Last week the Treasury cut back the supply of the 4 week bills to $55 billion from $60 billion. Today they just announced another cut, to $45 billion. As a result of continuing massive demand for short government paper, the 4 week bill rate broke down from its range and closed at 18 basis points on Monday. The Fed’s magic wand may finally be going limp.
Perhaps my long espoused belief that the Fed can’t control rates will turn out to be correct after all. I was beginning to think that maybe they could pull it off because enough people were willing to play along with the illusion. But the jury may be starting to turn. As the BoJ and ECB continue to flood worldwide dealer/bank behemoths with cash, and NIRPitrage sends it cascading into the US, the Fed will be sorely tested to maintain the charade that it can control rates. It will be hard pressed to enforce the next “hike” if it even bothers to try. Certainly the weakening economic data (surprise, surprise—not) will give them an excuse not to.

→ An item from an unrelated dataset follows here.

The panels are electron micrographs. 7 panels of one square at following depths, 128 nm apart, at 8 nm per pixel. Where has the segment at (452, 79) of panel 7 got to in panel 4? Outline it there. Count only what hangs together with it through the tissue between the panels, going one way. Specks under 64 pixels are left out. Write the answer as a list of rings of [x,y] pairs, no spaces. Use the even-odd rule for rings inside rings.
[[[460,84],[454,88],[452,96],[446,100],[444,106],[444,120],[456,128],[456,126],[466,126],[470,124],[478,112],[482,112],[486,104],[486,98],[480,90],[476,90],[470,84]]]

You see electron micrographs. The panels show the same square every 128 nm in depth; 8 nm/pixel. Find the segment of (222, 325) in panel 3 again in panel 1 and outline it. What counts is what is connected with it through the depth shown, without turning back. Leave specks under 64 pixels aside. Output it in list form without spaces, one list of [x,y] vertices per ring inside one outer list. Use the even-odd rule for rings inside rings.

At the long end, demand for Treasuries has been consistently declining. That did not matter much as Treasury supply was steadily falling from 2009 through 2015, but it will start to matter now. As Federal Revenues have fallen precipitously since the third quarter of 2015, the decline in new Treasury supply has ended. If the drop in revenues is not reversed quickly, Treasury supply will begin to trend upward. We don’t need to be expert economists to know what declining demand and increasing supply will mean for bond prices and yields. We’ll keep an eye on the charts for any sign of a yield breakout.
With indications growing that the world’s central banks have gone completely insane, investors are increasingly recoiling from playing along with the con. Money is moving into short term government paper in ever increasing waves as traders, banks and financiers become increasingly risk adverse amid the growing evidence that central banks have lost control, as if they ever had any.